Gemäß § 4 Abs. 1 Nr. 1 GastG ist die Gaststättenerlaubnis zu versagen, wenn Tatsachen die Annahmen rechtfertigen, dass der Antragsteller die für den Gewerbebetrieb erforderliche Zuverlässigkeit nicht besitzt (…). Als unzuverlässig im Sinne des § 4 Abs. 1 Nr. 1 ist im Allgemeinen ein Gewerbebetreibender dann anzusehen, wenn er nach dem Gesamteindruck seines Verhaltens nicht die Gewähr dafür bietet, dass er sein Gewerbe künftig nicht ordnungsgemäß betreibt (s. z.B. BVerwG, Urteil vom 2. Februar 1982 – 1 C 146/80 -, NVwZ 1982, 503). Nach Maßgabe dieser Grundsätze könne eine fehlende Zuverlässigkeit nicht darüber hergeleitet werden, dass der Gewerbebetreibende über mangelnde Deutschkenntnisse verfügt.
Die Unzuverlässigkeit der Antragstellerin könne auch nicht damit begründet werden, diese sei wegen ihrer nicht ausreichenden Deutschkenntnissen nicht in der Lage, ihr Geschäft selbst zu betreiben und auf eigene Rechnung und unter eigener Verantwortung tätig zu werden.
Es seien weder Steuerrückstände noch lebensmittelrechtliche Verstöße aktenkundig. Es stehe der Antragstellerin auch frei, als selbständig Gewerbetreibende sich der Hilfe Dritter z.B. beim Einkauf, beim Kochen oder bei der Bestellung in der Gaststätte zu bedienen. Soweit die Antragsgegnerin auf mögliche Verständigungsprobleme mit Kunden etwa bei der Bestellung von Speisen in ihrer Gaststätte hingewiesen habe, rechtfertige dies ebenfalls nicht die Annahme einer Unzuverlässigkeit.

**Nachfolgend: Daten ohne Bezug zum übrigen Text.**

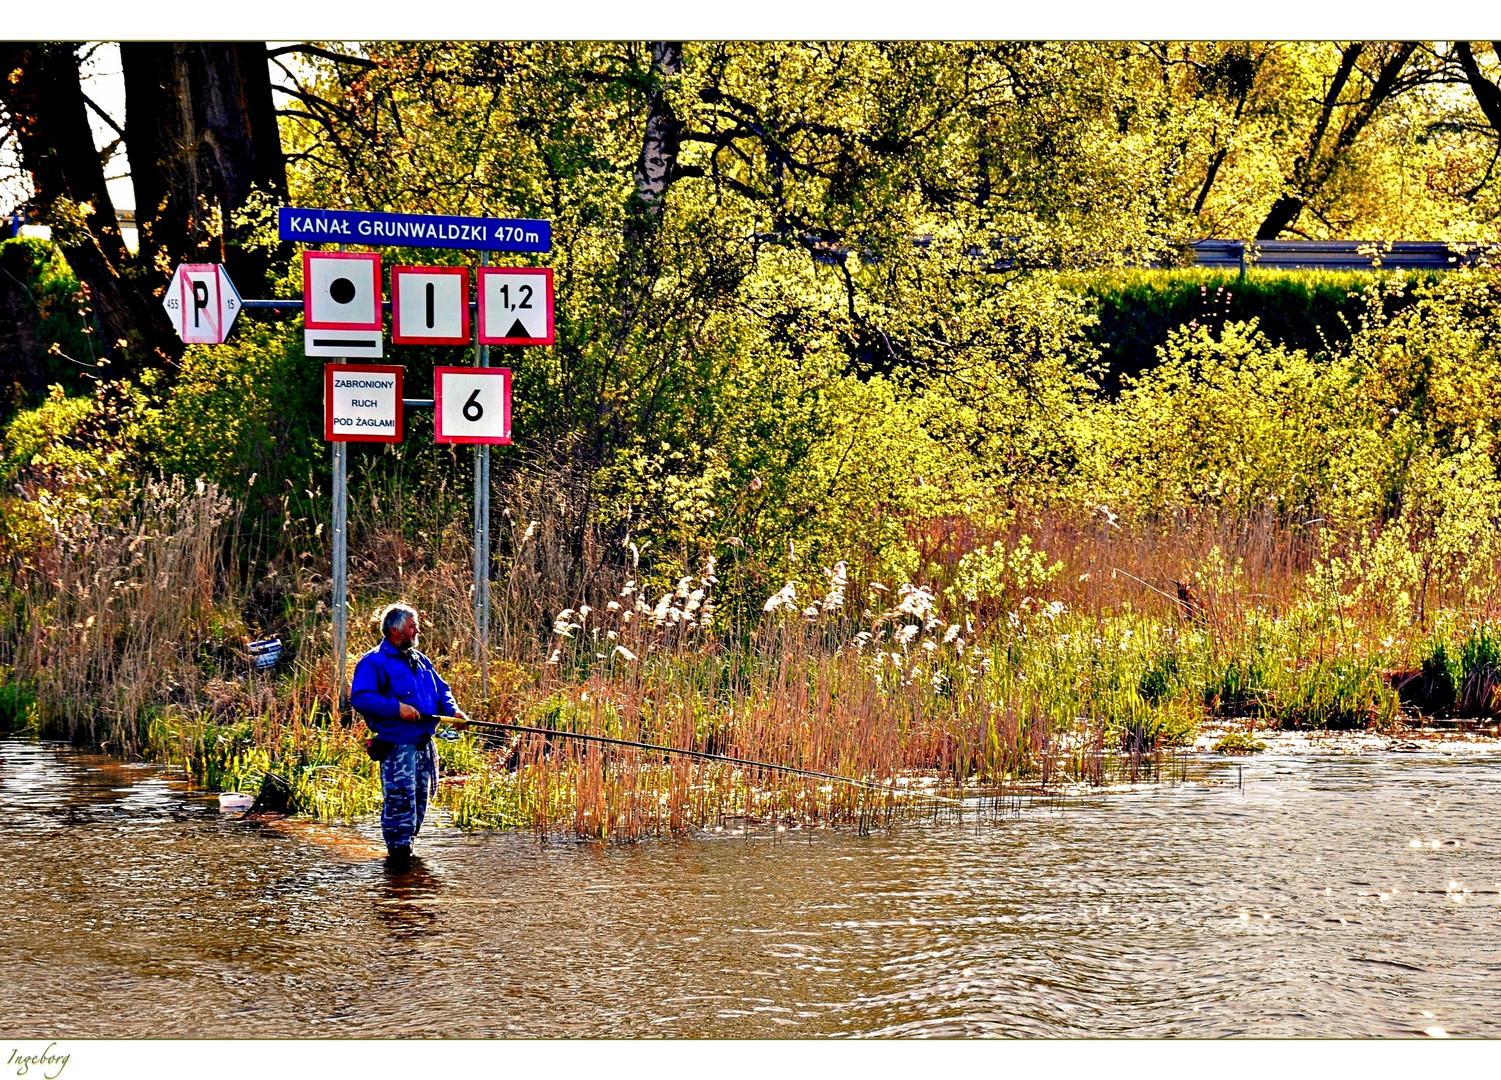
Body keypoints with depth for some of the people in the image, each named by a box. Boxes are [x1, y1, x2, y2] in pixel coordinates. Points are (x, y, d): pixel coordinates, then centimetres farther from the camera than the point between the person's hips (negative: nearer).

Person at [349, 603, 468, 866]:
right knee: (400, 796, -11)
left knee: (422, 795, 13)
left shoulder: (420, 661, 17)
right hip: (397, 744, -8)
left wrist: (453, 710, -1)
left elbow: (441, 690, 21)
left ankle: (407, 843, 26)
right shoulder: (374, 662, -8)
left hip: (424, 743, 8)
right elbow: (360, 697, -18)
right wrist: (397, 708, -25)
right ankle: (398, 847, -2)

Die Antragstellerin habe hierzu unwidersprochen vorgetragen, die Bedienungen sprächen gut Deutsch und könnten problemlos die Bestellungen der Gäste aufnehmen. Es sei nicht plausibel, dass die Allgemeinheit vor ihren unzureichenden Deutschkenntnissen geschützt werde solle. Die Antragsgegnerin könne diesbezüglich die Gaststättenerlaubnis der Antragstellerin gegebenenfalls mit einer Auflage versehen, während der Öffnungszeiten der Gaststätte sicherzustellen, dass jederzeit deutsch sprechendes Personal anwesend zu sein habe.
Es sei aber gewerberechtlich unverhältnismäßig, von der Antragstellerin zu verlangen, als für die Gaststätte Verantwortliche selbst über ausreichende Deutschkenntnisse zu verfügen, um eine erlaubnispflichtige Gaststätte betreiben zu dürfen.